About this task
Can you return every one of the records below verbatim, keeping their original order and line breaks?

Available records
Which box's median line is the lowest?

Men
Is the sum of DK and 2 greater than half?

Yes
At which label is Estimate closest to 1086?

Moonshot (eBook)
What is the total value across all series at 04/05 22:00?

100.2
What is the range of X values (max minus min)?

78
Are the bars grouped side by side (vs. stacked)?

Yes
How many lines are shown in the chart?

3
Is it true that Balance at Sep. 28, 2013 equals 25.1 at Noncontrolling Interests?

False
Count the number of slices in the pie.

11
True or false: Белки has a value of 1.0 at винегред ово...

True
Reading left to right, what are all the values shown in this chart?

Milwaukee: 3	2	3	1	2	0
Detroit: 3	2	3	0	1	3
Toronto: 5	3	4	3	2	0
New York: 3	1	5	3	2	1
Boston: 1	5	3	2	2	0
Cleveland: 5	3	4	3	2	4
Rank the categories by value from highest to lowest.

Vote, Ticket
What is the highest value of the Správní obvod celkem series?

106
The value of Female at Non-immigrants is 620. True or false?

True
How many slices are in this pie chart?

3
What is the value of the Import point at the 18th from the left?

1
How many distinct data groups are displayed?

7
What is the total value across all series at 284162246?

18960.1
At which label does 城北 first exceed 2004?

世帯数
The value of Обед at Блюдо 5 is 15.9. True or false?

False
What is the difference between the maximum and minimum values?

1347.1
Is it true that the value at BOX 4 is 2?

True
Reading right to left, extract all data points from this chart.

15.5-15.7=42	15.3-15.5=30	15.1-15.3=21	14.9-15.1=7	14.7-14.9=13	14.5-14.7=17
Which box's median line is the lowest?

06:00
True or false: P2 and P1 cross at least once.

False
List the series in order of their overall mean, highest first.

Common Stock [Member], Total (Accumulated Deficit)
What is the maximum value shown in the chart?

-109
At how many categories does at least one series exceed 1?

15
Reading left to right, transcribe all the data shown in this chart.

Solution to the exercise
Which box's median line is the lowest?

Men
Is the sum of DK and 2 greater than half?

Yes
At which label is Estimate closest to 1086?

Moonshot (eBook)
What is the total value across all series at 04/05 22:00?

100.2
What is the range of X values (max minus min)?

78
Are the bars grouped side by side (vs. stacked)?

Yes
How many lines are shown in the chart?

3
Is it true that Balance at Sep. 28, 2013 equals 25.1 at Noncontrolling Interests?

False
Count the number of slices in the pie.

11
True or false: Белки has a value of 1.0 at винегред ово...

True
Reading left to right, what are all the values shown in this chart?

Milwaukee: 3	2	3	1	2	0
Detroit: 3	2	3	0	1	3
Toronto: 5	3	4	3	2	0
New York: 3	1	5	3	2	1
Boston: 1	5	3	2	2	0
Cleveland: 5	3	4	3	2	4
Rank the categories by value from highest to lowest.

Vote, Ticket
What is the highest value of the Správní obvod celkem series?

106
The value of Female at Non-immigrants is 620. True or false?

True
How many slices are in this pie chart?

3
What is the value of the Import point at the 18th from the left?

1
How many distinct data groups are displayed?

7
What is the total value across all series at 284162246?

18960.1
At which label does 城北 first exceed 2004?

世帯数
The value of Обед at Блюдо 5 is 15.9. True or false?

False
What is the difference between the maximum and minimum values?

1347.1
Is it true that the value at BOX 4 is 2?

True
Reading right to left, extract all data points from this chart.

15.5-15.7=42	15.3-15.5=30	15.1-15.3=21	14.9-15.1=7	14.7-14.9=13	14.5-14.7=17
Which box's median line is the lowest?

06:00
True or false: P2 and P1 cross at least once.

False
List the series in order of their overall mean, highest first.

Common Stock [Member], Total (Accumulated Deficit)
What is the maximum value shown in the chart?

-109
At how many categories does at least one series exceed 1?

15
Reading left to right, transcribe all the data shown in this chart.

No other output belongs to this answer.